Exercise details
Rewrite the part that opens with the line containing "เช็คไอพี (Check IP)" and closes with the line containing "เครื่องมือคำนวณวันออนไลน์", swapping "New" for "Latest" and leaving everything else unchanged.

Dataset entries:
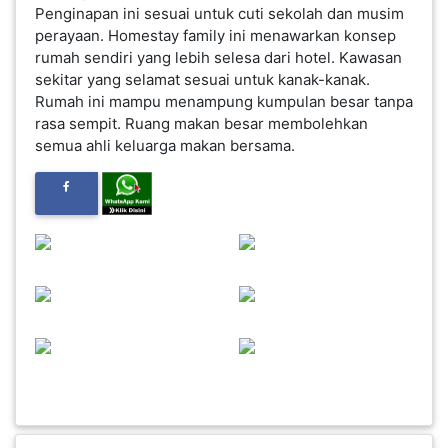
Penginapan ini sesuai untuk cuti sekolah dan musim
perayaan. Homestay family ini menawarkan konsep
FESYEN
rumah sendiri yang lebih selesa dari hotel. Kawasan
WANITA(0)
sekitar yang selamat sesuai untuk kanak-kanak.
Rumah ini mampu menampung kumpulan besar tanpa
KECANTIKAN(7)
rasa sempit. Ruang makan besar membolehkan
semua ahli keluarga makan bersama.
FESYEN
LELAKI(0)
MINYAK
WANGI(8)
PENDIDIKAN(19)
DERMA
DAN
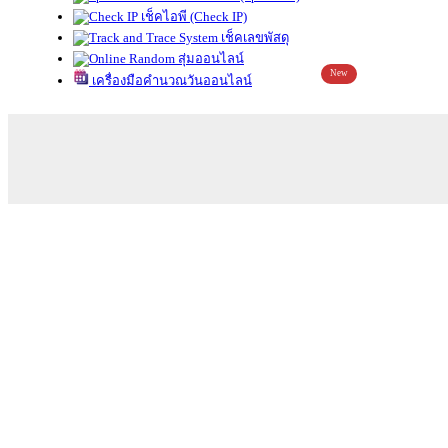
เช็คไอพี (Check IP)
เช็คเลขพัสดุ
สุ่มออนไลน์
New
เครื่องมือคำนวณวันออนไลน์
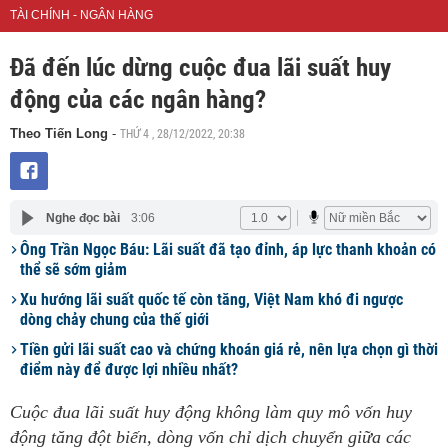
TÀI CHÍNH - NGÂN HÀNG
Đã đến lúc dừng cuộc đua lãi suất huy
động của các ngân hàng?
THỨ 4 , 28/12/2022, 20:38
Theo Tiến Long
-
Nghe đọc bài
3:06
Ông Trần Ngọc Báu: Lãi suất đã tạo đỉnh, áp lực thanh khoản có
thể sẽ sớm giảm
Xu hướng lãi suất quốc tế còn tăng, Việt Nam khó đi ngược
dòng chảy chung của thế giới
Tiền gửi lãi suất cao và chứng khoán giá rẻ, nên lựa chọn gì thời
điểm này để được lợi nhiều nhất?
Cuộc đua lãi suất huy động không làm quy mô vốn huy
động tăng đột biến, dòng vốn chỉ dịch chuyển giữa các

...

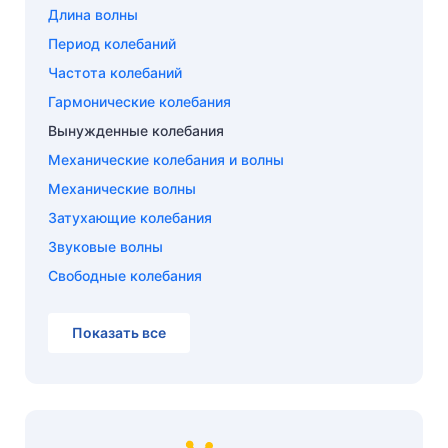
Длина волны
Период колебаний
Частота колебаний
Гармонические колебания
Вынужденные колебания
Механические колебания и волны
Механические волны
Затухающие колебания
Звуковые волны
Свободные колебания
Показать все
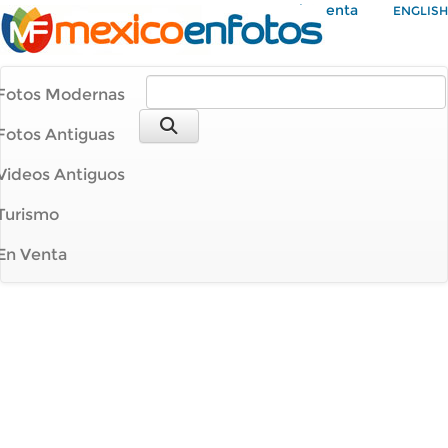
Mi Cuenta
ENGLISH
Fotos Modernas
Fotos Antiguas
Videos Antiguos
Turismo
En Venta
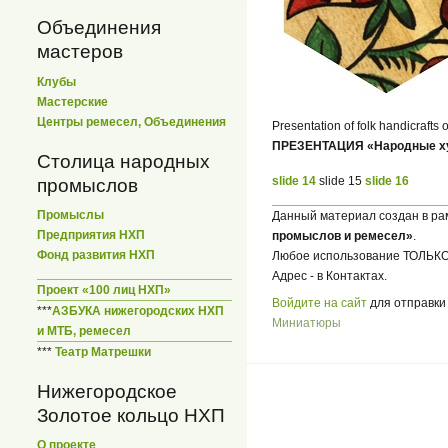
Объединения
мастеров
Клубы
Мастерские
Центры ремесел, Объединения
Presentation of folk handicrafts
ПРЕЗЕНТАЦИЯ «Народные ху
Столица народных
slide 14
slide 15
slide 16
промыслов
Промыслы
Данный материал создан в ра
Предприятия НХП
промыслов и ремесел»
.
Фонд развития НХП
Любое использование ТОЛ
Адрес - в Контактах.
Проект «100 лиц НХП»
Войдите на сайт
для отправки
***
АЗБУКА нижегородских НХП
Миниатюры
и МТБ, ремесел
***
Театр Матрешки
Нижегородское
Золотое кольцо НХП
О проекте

...

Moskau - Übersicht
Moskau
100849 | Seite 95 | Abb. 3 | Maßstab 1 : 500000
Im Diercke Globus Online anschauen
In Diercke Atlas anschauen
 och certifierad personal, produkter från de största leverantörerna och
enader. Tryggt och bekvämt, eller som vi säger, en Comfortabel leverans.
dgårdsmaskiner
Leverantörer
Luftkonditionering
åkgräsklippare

Solution to the exercise
เช็คไอพี (Check IP)
เช็คเลขพัสดุ
สุ่มออนไลน์
Latest
เครื่องมือคำนวณวันออนไลน์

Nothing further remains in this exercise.